The caution displayed by both clubs is fully understandable and if cases continue to rise – as many fear they will – then this is a crossroads we will return to again and again.
Of course the chances of games being called off because of connections within a club or clubs of a confirmed case are ever present.
Sadly, this is especially the case when you hear strong anecdotal evidence of GAA clubs using their dressing rooms, contrary to firm public health advice. That’s a huge worry.
So too are some of the examples around the country we are hearing of players travelling from overseas to play. It beggars belief, but perhaps we should not be too surprised.
This devil-may-care attitude is quite prevalent in the GAA in normal times. Players are often told ‘you’ll be grand’ when pressurised to return early from injury and taking chances is an Irish cultural trait.
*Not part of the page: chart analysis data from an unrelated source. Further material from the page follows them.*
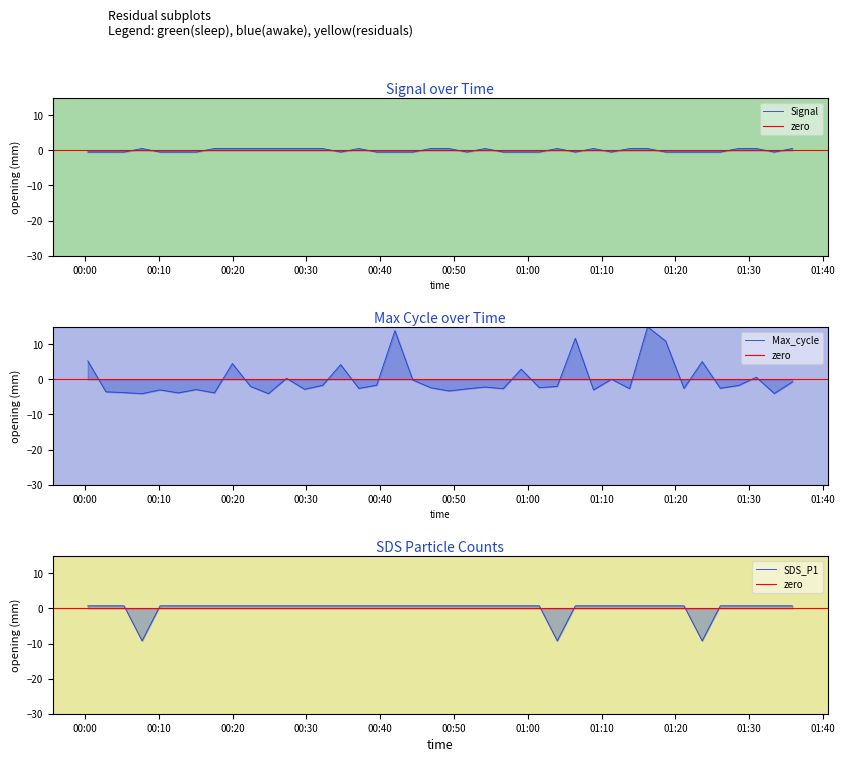

The value of Signal at 2023/04/06 01:33:23 is -0.5. True or false?

True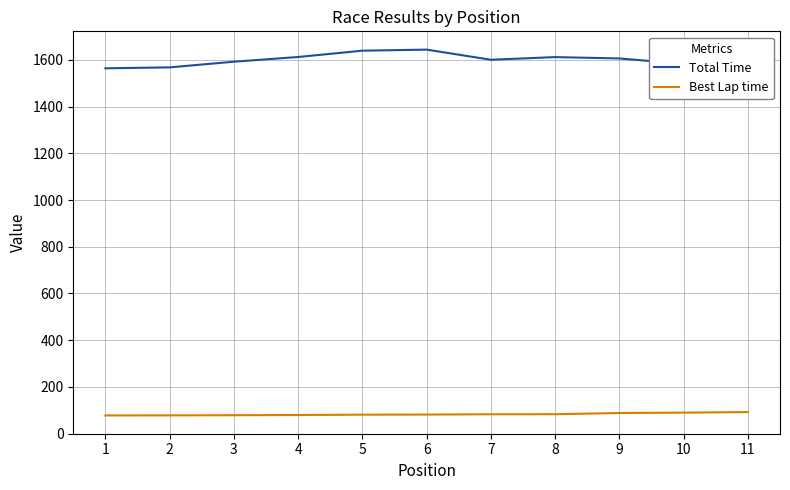

True or false: Best Lap time and Total Time cross at least once.

False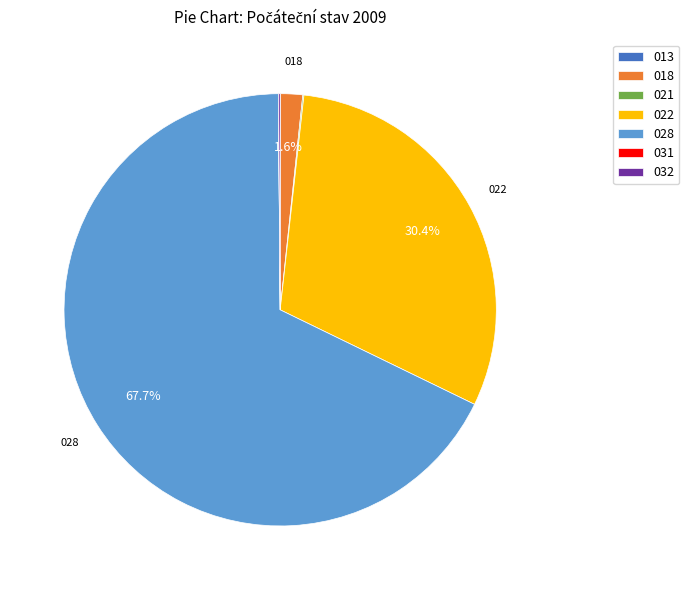

Is there any slice that represents more than half of the pie?

Yes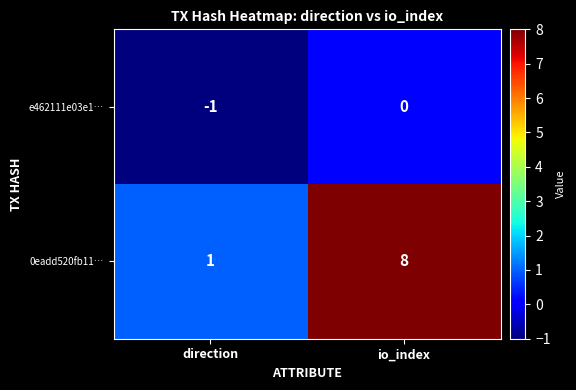

At which category is the sum across all series the highest?

io_index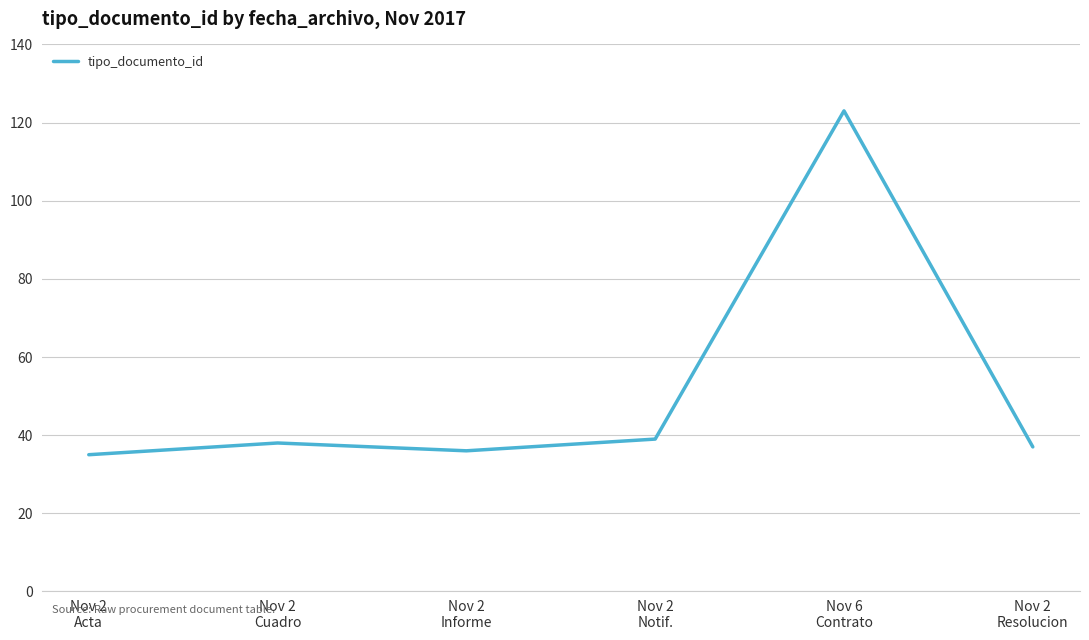

The value at Nov 2
Notif. is 39. True or false?

True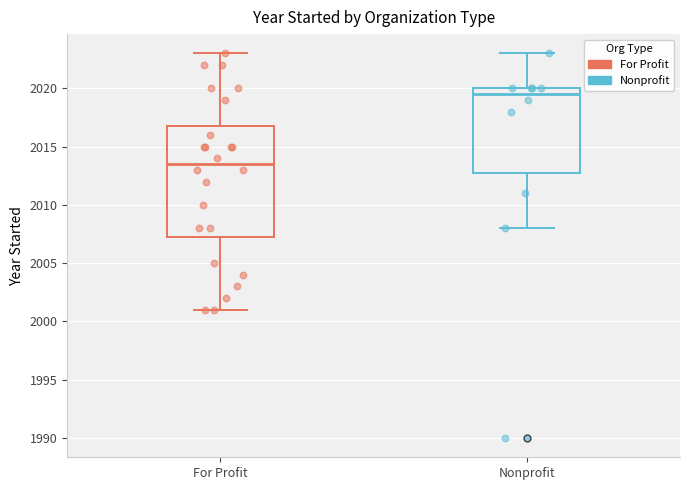

Which box's median line is the highest?

Nonprofit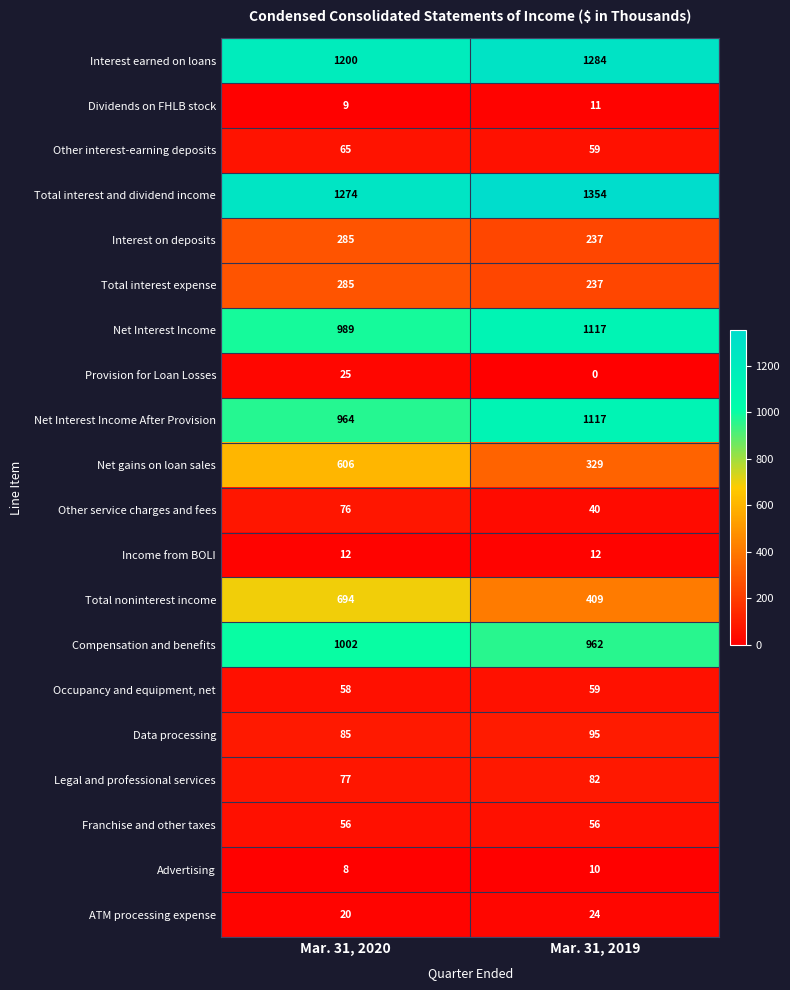

What is the total value across all series at Mar. 31, 2020?

7790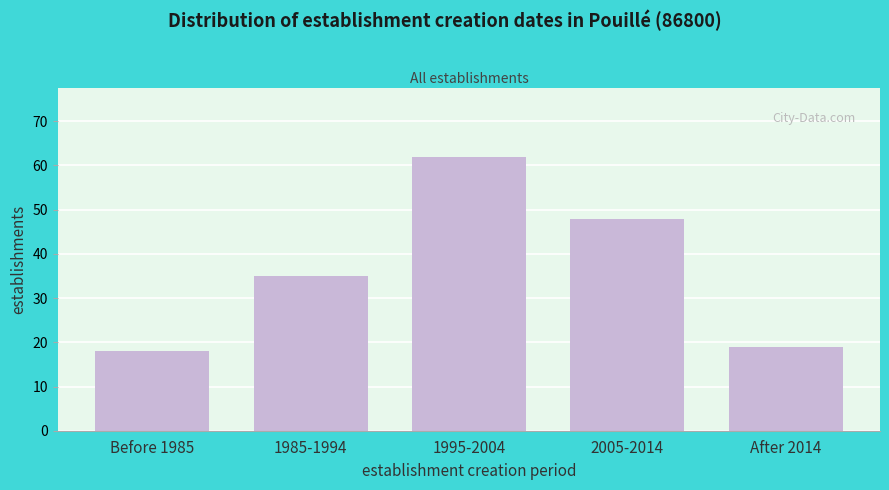

Reading left to right, extract all data points from this chart.

18	35	62	48	19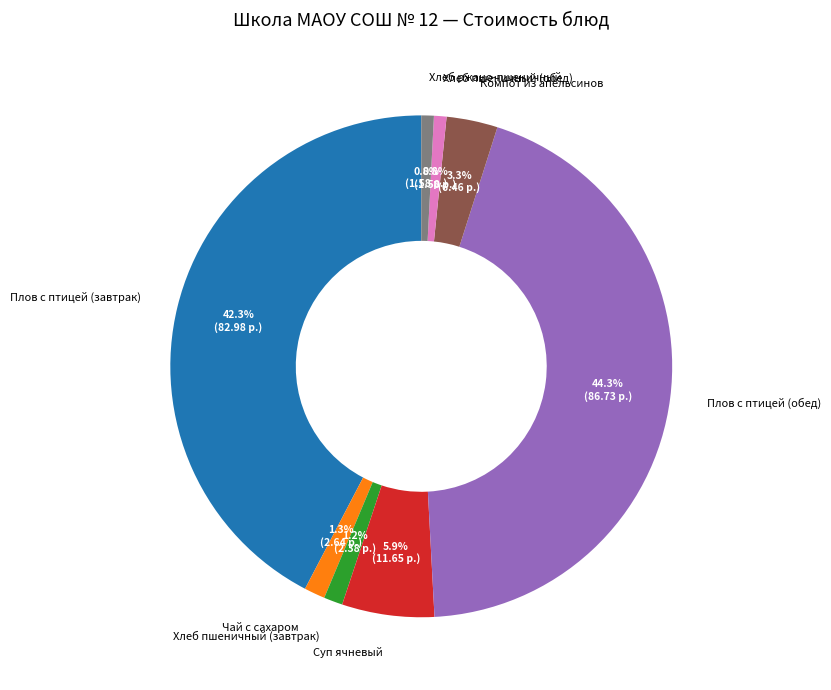

Is there a majority slice in this chart?

No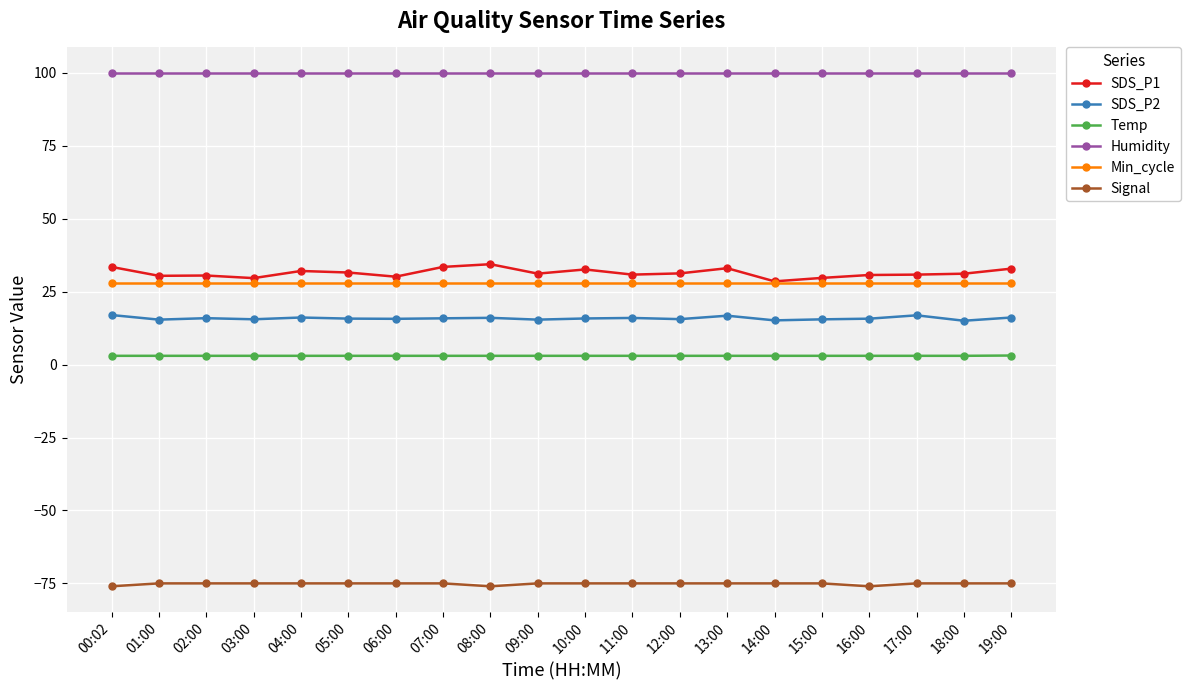

Is the value of SDS_P2 at 09:00 greater than the value of Humidity at 09:00?

No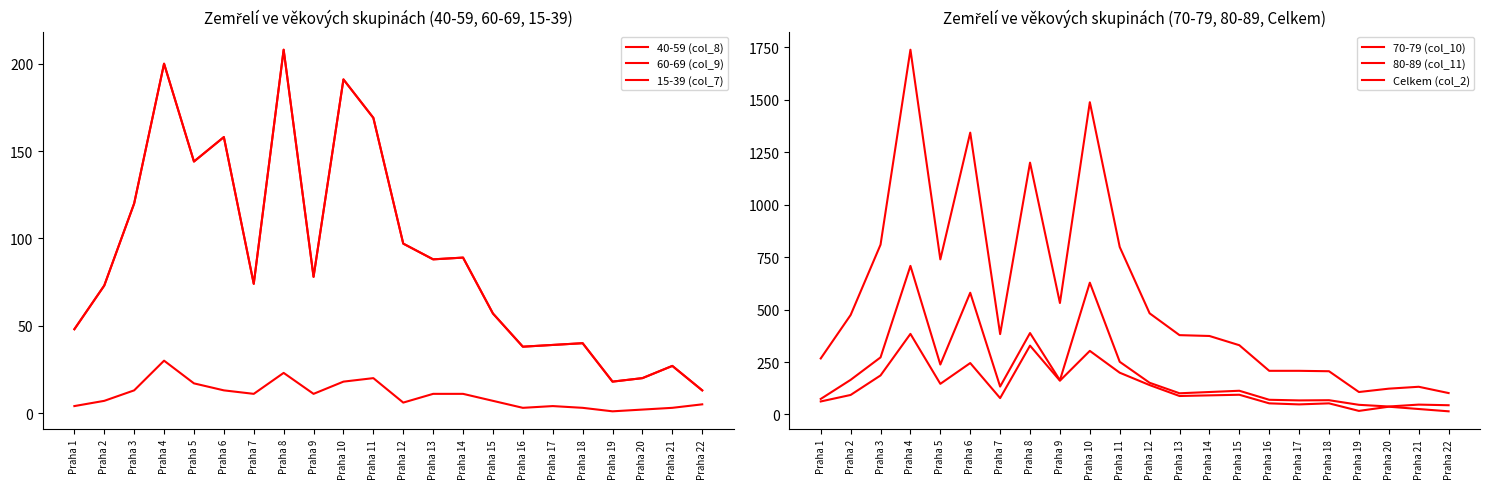

What is the value of the 15-39 (col_7) point at the 5th from the left?

17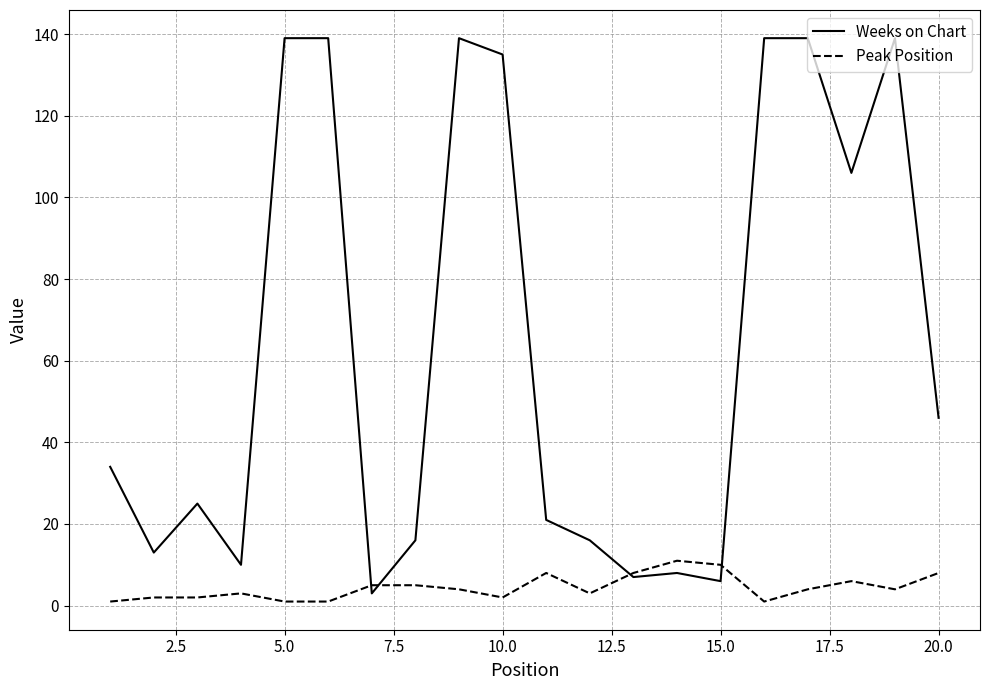

Rank the series by their average value, from highest to lowest.

Weeks on Chart, Peak Position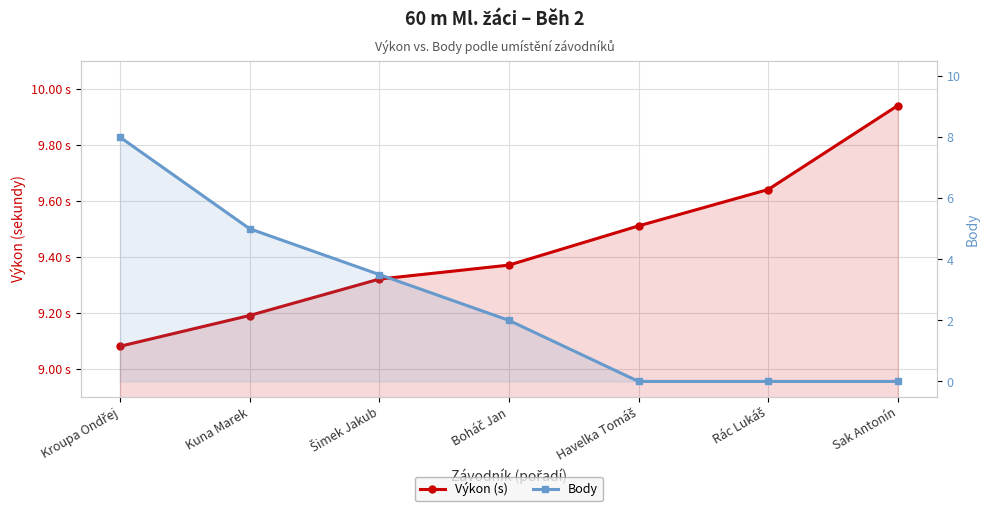

At which label is Výkon (s) closest to 9?

Kroupa Ondřej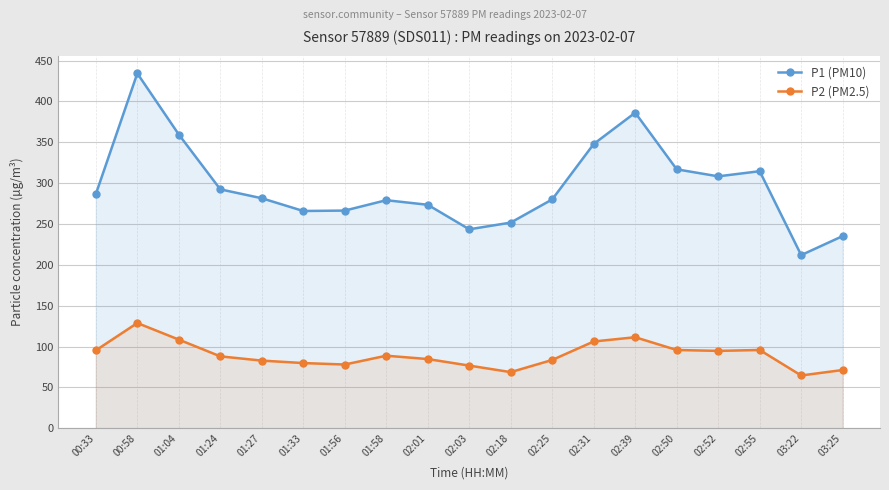

Where is the first local minimum for P2 (PM2.5)?

01:56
We often pick and choose what laws should apply to us and which ones shouldn’t.
An emerging trait in the GAA in recent years is a ‘win-at-all-costs’ mentality which has crossovers with the feckless attitudes. A feckless attitude to Covid-19, combined with a ‘win-at-all-costs’ mentality is — make no mistake about it — a deadly combination.
Anyone playing GAA these weeks ought to feel blessed to do so and while ‘championship is championship’, this is not a year for pushing any boundaries.
The public health advice – and it’s exactly that, guidelines rather than rules – is clear.
There’s no wriggle room here.
Football and all sport right now is merely an outlet, an escape. Winning matters, but only after clubs have ensured they have attended to all public health guidelines. The GAA season could come to a close at any stage and too many within the organisation will need to have a long look in the mirror if that happens.
The coming weeks will be a test of every branch of the GAA from clubs to county boards to Croke Park. Everyone is learning on the hoof but acting within public health guidelines has to be the yardstick for every decision.  
If everyone shows the leadership, concern for others, caution and decency shown by Balla and Louisburgh last weekend, we will be much safer than others who may display a feckless attitude to a worldwide pandemic.
As JFK famously said, ‘ask not what your country can do for you but what you can do for your country’.